IEEE/ACM Trans Comput Biol Bioinform. 2020 Jan-Feb;17(1):250-263. doi: 10.1109/TCBB.2018.2858814. Epub 2018 Jul 23.
Optimal Bayesian feature filtering (OBF) is a fast and memory-efficient algorithm that optimally identifies markers with distributional differences between treatment groups under Gaussian models. Here, we study the performance and robustness of OBF for biomarker discovery. Our contributions are twofold: (1) we examine how OBF performs on data that violates modeling assumptions, and (2) we provide guidelines on how to set input parameters for robust performance. Contribution (1) addresses an important, relevant, and commonplace problem in computational biology, where it is often impossible to validate an algorithm's core assumptions. To accomplish both tasks, we present a battery of simulations that implement OBF with different inputs and challenge each assumption made by OBF. In particular, we examine the robustness of OBF with respect to incorrect input parameters, false independence, imbalanced sample size, and we address the Gaussianity assumption by considering performance on an extensive family of non-Gaussian distributions. We address advantages and disadvantages between different priors and optimization criteria throughout. Finally, we evaluate the utility of OBF in biomarker discovery using acute myeloid leukemia (AML) and colon cancer microarray datasets, and show that OBF is successful at identifying well-known biomarkers for these diseases that rank low under moderated t-test.
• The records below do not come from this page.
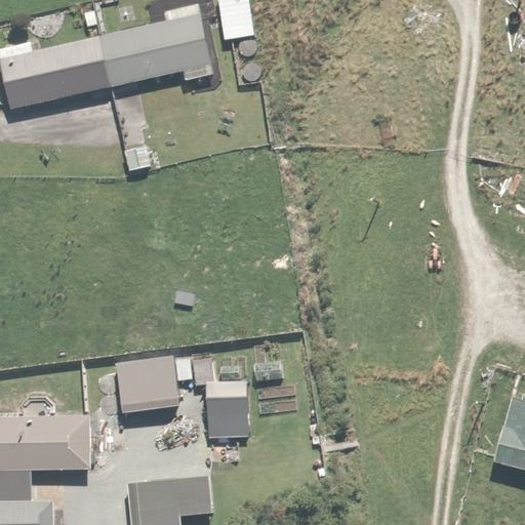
[(0,43),(0,78),(6,107),(182,71),(184,79),(213,73),(198,0),(190,0),(160,6),(162,18),(31,46),(30,38),(0,43)]
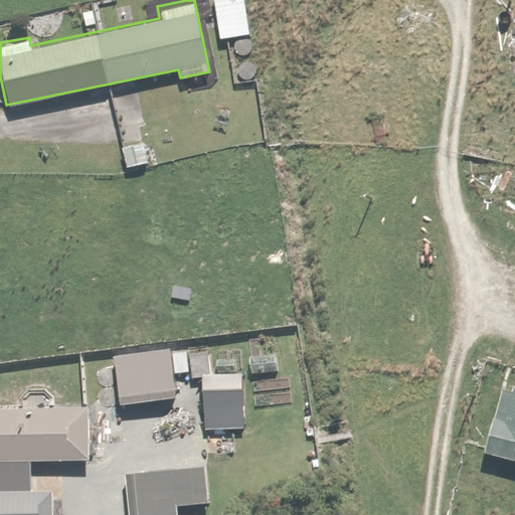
[(244,0),(213,0),(216,39),(248,37),(244,0)]
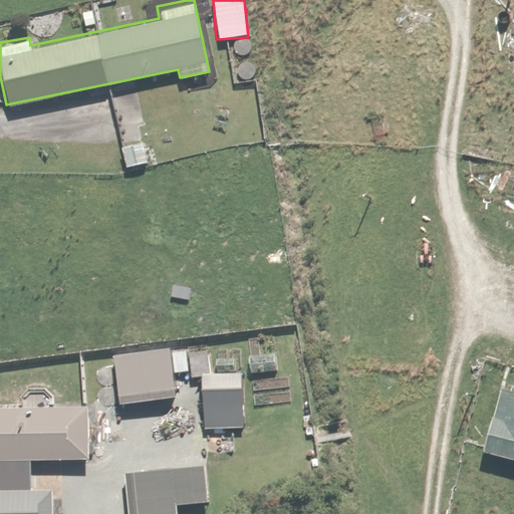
[(207,345),(111,353),(115,403),(174,398),(172,371),(187,369),(188,376),(199,375),(203,426),(244,422),(239,367),(209,369),(207,345)]
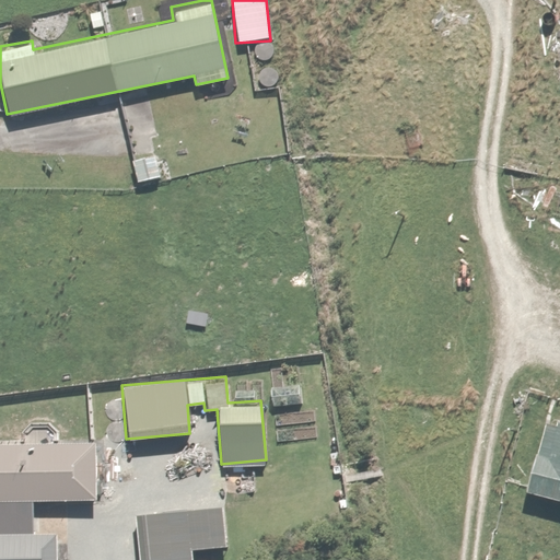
[(559,411),(546,407),(521,483),(559,497),(559,411)]
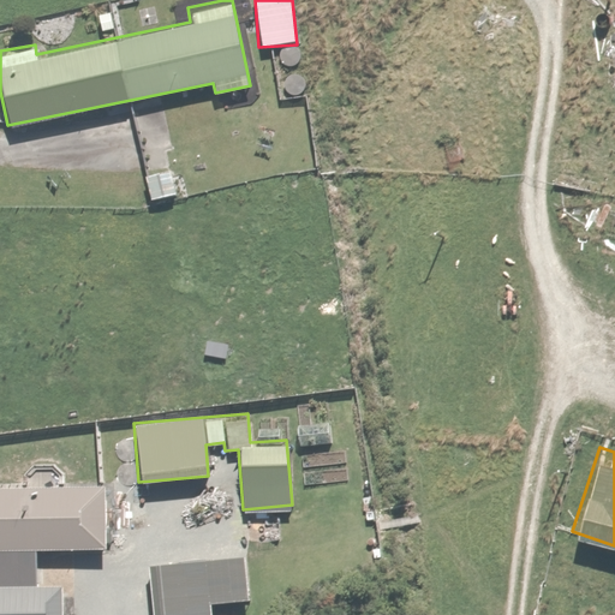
[(114,483),(0,484),(0,614),(39,614),(39,545),(115,545),(114,483)]
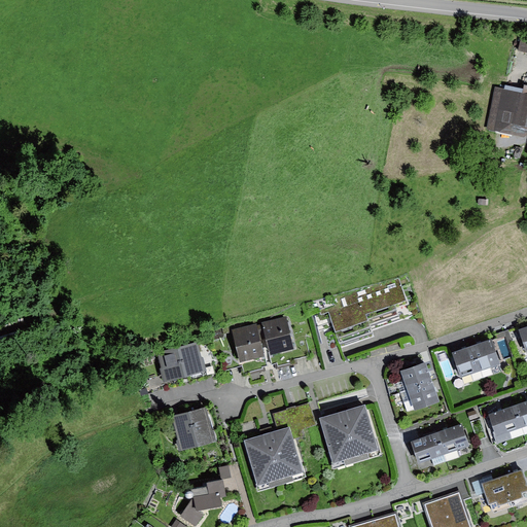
[(526,93),(522,93),(496,88),(488,129),(526,137),(526,134),(526,93)]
最优贝叶斯特征过滤 (OBF) 是一种快速且内存高效的算法,它可以在高斯模型下优化识别治疗组之间具有分布差异的标志物。在这里,我们研究了 OBF 在生物标志物发现中的性能和鲁棒性。我们的贡献有两点:(1) 我们研究了 OBF 在违反建模假设的数据上的表现,(2) 我们提供了有关如何设置输入参数以实现稳健性能的指南。贡献 (1) 解决了计算生物学中一个重要、相关且常见的问题,即通常不可能验证算法的核心假设。为了完成这两个任务,我们提出了一系列模拟,这些模拟使用不同的输入实现了 OBF,并对 OBF 做出的每个假设进行了挑战。特别是,我们研究了 OBF 对错误输入参数、虚假独立性、不平衡样本大小的鲁棒性,并通过考虑广泛的非高斯分布族的性能来解决高斯性假设。我们在整个过程中讨论了不同先验和优化标准之间的优缺点。最后,我们使用急性髓性白血病 (AML) 和结肠癌微阵列数据集评估了 OBF 在生物标志物发现中的效用,并表明 OBF 成功地识别了这些疾病的知名生物标志物,这些标志物在适度 t 检验下排名较低。